**ACTION ITEM**
Please extend the guide below on DMCA take-downs of course solutions, picking up from where it stops.

A Guide to Navigating Take-downs

Our course content does not hold the same weight and meaning when the solutions are publicly available on the internet. It is cheaper to put resources into DMCA take-downs rather than to hire the required staff to rewrite, debug, and test a new suite of assignments every semester.

So how to we get our solutions removed from the internet? I was peeved Summer 2020 that no one had an answer for me and went on a journey that ended in central campus’ lawyer’s zoom room (if you’re reading this, thank you).

Getting Approval

Before submitting any DMCA take-down, you must have written approval (or clear proof of a “good faith” attempt) from all copyright owners. This will be anyone who wrote or substantially edited the assignment. In Summer 2020, this is the email I sent:

“Hello everyone, I have been putting a lot of effort into pursuing a DMCA take-down for several public 61B(L) solutions repositories. In order for me to proceed, I will need to act “on behalf of the copyright owners,” which would be all instructors who have edited and/or created these assignments. The only actions that would be taken on your behalf are removing or making private such repositories. Please let me know if you would like to discuss this further!”

Save any and all responses from the copyright holders. Save all documentation. This is very important. Invalid DMCA take-down notices are perjury. You (the person submitting the take-down) are legally liable for the validity of the request.

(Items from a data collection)

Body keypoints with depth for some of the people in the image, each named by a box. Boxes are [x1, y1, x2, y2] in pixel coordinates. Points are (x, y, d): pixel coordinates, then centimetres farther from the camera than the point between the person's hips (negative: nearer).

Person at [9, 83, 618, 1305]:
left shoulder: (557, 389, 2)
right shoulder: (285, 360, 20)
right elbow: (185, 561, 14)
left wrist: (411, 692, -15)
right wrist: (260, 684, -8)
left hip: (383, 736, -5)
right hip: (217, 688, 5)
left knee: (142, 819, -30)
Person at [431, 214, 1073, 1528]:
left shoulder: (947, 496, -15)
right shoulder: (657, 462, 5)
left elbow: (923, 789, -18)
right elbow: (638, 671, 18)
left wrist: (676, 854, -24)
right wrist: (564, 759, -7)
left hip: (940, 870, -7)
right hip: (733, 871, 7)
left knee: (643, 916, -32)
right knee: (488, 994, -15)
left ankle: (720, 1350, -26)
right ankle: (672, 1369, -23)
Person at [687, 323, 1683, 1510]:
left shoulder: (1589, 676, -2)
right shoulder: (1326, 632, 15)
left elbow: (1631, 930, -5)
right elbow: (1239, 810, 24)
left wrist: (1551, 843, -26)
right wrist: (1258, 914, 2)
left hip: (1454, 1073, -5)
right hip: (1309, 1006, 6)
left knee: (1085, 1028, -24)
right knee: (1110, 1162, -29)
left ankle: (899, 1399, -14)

**ANSWER TO THIS EXERCISE**
Removing things from GitHub

Evidence

Gather all of your evidence. This will include all documents containing the original copyrighted material. Gather a list of all of the repositories you want removed. If the repository contains non copyrighted material, you have to record the specific url of every file you want removed. You should also check for forks etc, as GitHub will not do this themselves. Attempt to contact every owner before submitting the DMCA take-down. You may warn them that you will submit a DMCA take-down after some number of days if they do not respond to your email or remove (delete or make private) the repository.

Language

You must start with the sentence “I have read and understand GitHub’s Guide to Filing a DMCA Notice.” without modification.

Ensure that you clarify that you have the entire copyright over the assignment and associated solutions. “As a department, we own not just the skeleton files but the solutions themselves. The skeleton files, solutions, specifications, graders, and introductory material have all been authored by the department and are our sole property.”

If GitHub’s lawyers complain that the student who completed the assignment has copyright of their solution due to their efforts, then specify that it is a derivative work and thus that you retain ownership of the copyrighted material.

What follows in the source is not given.